### ABOUT THIS TASK
Reproduce every one of the lines below word for word, from the first to the last.

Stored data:
☆ ☆ ☆

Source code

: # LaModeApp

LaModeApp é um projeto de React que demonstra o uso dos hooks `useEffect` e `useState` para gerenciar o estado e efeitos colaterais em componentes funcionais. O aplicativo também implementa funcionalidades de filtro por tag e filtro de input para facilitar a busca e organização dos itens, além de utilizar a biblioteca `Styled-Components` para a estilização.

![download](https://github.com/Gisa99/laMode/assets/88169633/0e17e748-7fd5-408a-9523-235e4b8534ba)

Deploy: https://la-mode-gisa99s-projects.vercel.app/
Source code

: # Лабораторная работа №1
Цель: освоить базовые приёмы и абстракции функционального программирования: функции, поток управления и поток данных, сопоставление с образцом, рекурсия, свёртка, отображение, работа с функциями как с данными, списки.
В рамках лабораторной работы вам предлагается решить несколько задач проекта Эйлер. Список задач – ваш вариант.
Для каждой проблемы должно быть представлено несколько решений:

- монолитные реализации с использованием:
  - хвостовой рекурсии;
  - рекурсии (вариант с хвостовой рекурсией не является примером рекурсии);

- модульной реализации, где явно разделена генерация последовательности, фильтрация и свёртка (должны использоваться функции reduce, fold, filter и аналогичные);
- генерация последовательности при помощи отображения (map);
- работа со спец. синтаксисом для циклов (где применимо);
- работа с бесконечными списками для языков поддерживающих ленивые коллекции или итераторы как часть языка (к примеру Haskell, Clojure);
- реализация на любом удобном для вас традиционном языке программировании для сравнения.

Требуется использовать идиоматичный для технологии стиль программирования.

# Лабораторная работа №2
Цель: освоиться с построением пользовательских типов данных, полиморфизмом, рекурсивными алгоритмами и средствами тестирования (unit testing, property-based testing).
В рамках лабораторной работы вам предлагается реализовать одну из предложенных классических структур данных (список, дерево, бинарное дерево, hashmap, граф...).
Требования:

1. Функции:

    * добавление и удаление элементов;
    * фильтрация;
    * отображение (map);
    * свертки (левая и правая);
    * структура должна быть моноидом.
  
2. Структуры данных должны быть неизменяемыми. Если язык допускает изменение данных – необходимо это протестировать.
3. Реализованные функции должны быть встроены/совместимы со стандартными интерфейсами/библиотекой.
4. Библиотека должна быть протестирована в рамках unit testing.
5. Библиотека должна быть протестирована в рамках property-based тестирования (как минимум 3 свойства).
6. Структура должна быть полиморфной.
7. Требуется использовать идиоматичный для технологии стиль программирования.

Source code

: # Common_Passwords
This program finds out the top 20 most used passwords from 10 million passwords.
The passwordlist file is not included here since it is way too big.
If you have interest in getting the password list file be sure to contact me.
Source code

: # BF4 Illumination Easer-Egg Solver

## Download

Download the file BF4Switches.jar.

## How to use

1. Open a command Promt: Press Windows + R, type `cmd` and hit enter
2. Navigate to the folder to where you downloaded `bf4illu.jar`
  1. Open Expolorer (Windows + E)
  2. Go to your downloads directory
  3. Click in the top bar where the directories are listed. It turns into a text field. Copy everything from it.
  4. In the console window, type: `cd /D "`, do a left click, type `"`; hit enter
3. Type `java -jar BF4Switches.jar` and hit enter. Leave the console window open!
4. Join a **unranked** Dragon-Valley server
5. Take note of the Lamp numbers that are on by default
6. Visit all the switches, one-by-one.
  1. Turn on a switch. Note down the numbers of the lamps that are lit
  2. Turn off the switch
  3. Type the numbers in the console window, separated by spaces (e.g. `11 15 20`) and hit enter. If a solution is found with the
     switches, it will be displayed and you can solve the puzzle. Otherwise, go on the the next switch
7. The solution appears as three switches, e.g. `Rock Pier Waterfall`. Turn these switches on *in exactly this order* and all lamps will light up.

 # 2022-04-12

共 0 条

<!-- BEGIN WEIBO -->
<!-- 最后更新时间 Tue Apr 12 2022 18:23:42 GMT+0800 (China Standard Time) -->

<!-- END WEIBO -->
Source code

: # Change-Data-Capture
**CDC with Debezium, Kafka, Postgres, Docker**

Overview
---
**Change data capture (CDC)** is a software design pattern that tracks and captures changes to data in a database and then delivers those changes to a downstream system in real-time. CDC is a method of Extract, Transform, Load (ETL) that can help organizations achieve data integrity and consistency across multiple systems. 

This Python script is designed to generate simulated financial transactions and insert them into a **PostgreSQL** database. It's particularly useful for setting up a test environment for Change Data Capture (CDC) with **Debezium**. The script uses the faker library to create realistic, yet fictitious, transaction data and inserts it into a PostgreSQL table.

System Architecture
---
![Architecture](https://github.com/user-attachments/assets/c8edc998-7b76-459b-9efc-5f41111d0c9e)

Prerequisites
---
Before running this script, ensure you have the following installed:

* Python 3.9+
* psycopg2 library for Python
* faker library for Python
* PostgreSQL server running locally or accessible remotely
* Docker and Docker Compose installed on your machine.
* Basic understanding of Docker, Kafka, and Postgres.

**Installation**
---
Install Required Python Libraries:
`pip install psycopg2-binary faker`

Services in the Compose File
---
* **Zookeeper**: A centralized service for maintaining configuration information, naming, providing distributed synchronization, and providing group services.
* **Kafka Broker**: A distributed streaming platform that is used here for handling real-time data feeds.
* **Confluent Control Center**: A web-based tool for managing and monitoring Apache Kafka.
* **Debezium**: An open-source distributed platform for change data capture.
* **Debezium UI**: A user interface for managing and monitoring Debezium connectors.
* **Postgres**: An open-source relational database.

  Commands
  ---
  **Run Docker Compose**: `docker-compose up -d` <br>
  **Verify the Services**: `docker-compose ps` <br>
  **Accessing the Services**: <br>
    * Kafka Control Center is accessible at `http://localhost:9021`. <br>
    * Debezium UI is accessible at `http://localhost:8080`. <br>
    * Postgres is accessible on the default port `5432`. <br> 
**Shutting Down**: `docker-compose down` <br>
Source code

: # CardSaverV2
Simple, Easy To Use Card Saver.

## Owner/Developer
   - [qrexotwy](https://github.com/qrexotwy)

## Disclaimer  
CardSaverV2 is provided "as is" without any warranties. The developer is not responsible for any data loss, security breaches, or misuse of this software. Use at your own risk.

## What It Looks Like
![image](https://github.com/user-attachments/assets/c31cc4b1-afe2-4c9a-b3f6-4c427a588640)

☆ ☆ ☆

### YOUR RESPONSE
Source code

: # LaModeApp

LaModeApp é um projeto de React que demonstra o uso dos hooks `useEffect` e `useState` para gerenciar o estado e efeitos colaterais em componentes funcionais. O aplicativo também implementa funcionalidades de filtro por tag e filtro de input para facilitar a busca e organização dos itens, além de utilizar a biblioteca `Styled-Components` para a estilização.

![download](https://github.com/Gisa99/laMode/assets/88169633/0e17e748-7fd5-408a-9523-235e4b8534ba)

Deploy: https://la-mode-gisa99s-projects.vercel.app/
Source code

: # Лабораторная работа №1
Цель: освоить базовые приёмы и абстракции функционального программирования: функции, поток управления и поток данных, сопоставление с образцом, рекурсия, свёртка, отображение, работа с функциями как с данными, списки.
В рамках лабораторной работы вам предлагается решить несколько задач проекта Эйлер. Список задач – ваш вариант.
Для каждой проблемы должно быть представлено несколько решений:

- монолитные реализации с использованием:
  - хвостовой рекурсии;
  - рекурсии (вариант с хвостовой рекурсией не является примером рекурсии);

- модульной реализации, где явно разделена генерация последовательности, фильтрация и свёртка (должны использоваться функции reduce, fold, filter и аналогичные);
- генерация последовательности при помощи отображения (map);
- работа со спец. синтаксисом для циклов (где применимо);
- работа с бесконечными списками для языков поддерживающих ленивые коллекции или итераторы как часть языка (к примеру Haskell, Clojure);
- реализация на любом удобном для вас традиционном языке программировании для сравнения.

Требуется использовать идиоматичный для технологии стиль программирования.

# Лабораторная работа №2
Цель: освоиться с построением пользовательских типов данных, полиморфизмом, рекурсивными алгоритмами и средствами тестирования (unit testing, property-based testing).
В рамках лабораторной работы вам предлагается реализовать одну из предложенных классических структур данных (список, дерево, бинарное дерево, hashmap, граф...).
Требования:

1. Функции:

    * добавление и удаление элементов;
    * фильтрация;
    * отображение (map);
    * свертки (левая и правая);
    * структура должна быть моноидом.
  
2. Структуры данных должны быть неизменяемыми. Если язык допускает изменение данных – необходимо это протестировать.
3. Реализованные функции должны быть встроены/совместимы со стандартными интерфейсами/библиотекой.
4. Библиотека должна быть протестирована в рамках unit testing.
5. Библиотека должна быть протестирована в рамках property-based тестирования (как минимум 3 свойства).
6. Структура должна быть полиморфной.
7. Требуется использовать идиоматичный для технологии стиль программирования.

Source code

: # Common_Passwords
This program finds out the top 20 most used passwords from 10 million passwords.
The passwordlist file is not included here since it is way too big.
If you have interest in getting the password list file be sure to contact me.
Source code

: # BF4 Illumination Easer-Egg Solver

## Download

Download the file BF4Switches.jar.

## How to use

1. Open a command Promt: Press Windows + R, type `cmd` and hit enter
2. Navigate to the folder to where you downloaded `bf4illu.jar`
  1. Open Expolorer (Windows + E)
  2. Go to your downloads directory
  3. Click in the top bar where the directories are listed. It turns into a text field. Copy everything from it.
  4. In the console window, type: `cd /D "`, do a left click, type `"`; hit enter
3. Type `java -jar BF4Switches.jar` and hit enter. Leave the console window open!
4. Join a **unranked** Dragon-Valley server
5. Take note of the Lamp numbers that are on by default
6. Visit all the switches, one-by-one.
  1. Turn on a switch. Note down the numbers of the lamps that are lit
  2. Turn off the switch
  3. Type the numbers in the console window, separated by spaces (e.g. `11 15 20`) and hit enter. If a solution is found with the
     switches, it will be displayed and you can solve the puzzle. Otherwise, go on the the next switch
7. The solution appears as three switches, e.g. `Rock Pier Waterfall`. Turn these switches on *in exactly this order* and all lamps will light up.

 # 2022-04-12

共 0 条

<!-- BEGIN WEIBO -->
<!-- 最后更新时间 Tue Apr 12 2022 18:23:42 GMT+0800 (China Standard Time) -->

<!-- END WEIBO -->
Source code

: # Change-Data-Capture
**CDC with Debezium, Kafka, Postgres, Docker**

Overview
---
**Change data capture (CDC)** is a software design pattern that tracks and captures changes to data in a database and then delivers those changes to a downstream system in real-time. CDC is a method of Extract, Transform, Load (ETL) that can help organizations achieve data integrity and consistency across multiple systems. 

This Python script is designed to generate simulated financial transactions and insert them into a **PostgreSQL** database. It's particularly useful for setting up a test environment for Change Data Capture (CDC) with **Debezium**. The script uses the faker library to create realistic, yet fictitious, transaction data and inserts it into a PostgreSQL table.

System Architecture
---
![Architecture](https://github.com/user-attachments/assets/c8edc998-7b76-459b-9efc-5f41111d0c9e)

Prerequisites
---
Before running this script, ensure you have the following installed:

* Python 3.9+
* psycopg2 library for Python
* faker library for Python
* PostgreSQL server running locally or accessible remotely
* Docker and Docker Compose installed on your machine.
* Basic understanding of Docker, Kafka, and Postgres.

**Installation**
---
Install Required Python Libraries:
`pip install psycopg2-binary faker`

Services in the Compose File
---
* **Zookeeper**: A centralized service for maintaining configuration information, naming, providing distributed synchronization, and providing group services.
* **Kafka Broker**: A distributed streaming platform that is used here for handling real-time data feeds.
* **Confluent Control Center**: A web-based tool for managing and monitoring Apache Kafka.
* **Debezium**: An open-source distributed platform for change data capture.
* **Debezium UI**: A user interface for managing and monitoring Debezium connectors.
* **Postgres**: An open-source relational database.

  Commands
  ---
  **Run Docker Compose**: `docker-compose up -d` <br>
  **Verify the Services**: `docker-compose ps` <br>
  **Accessing the Services**: <br>
    * Kafka Control Center is accessible at `http://localhost:9021`. <br>
    * Debezium UI is accessible at `http://localhost:8080`. <br>
    * Postgres is accessible on the default port `5432`. <br> 
**Shutting Down**: `docker-compose down` <br>
Source code

: # CardSaverV2
Simple, Easy To Use Card Saver.

## Owner/Developer
   - [qrexotwy](https://github.com/qrexotwy)

## Disclaimer  
CardSaverV2 is provided "as is" without any warranties. The developer is not responsible for any data loss, security breaches, or misuse of this software. Use at your own risk.

## What It Looks Like
![image](https://github.com/user-attachments/assets/c31cc4b1-afe2-4c9a-b3f6-4c427a588640)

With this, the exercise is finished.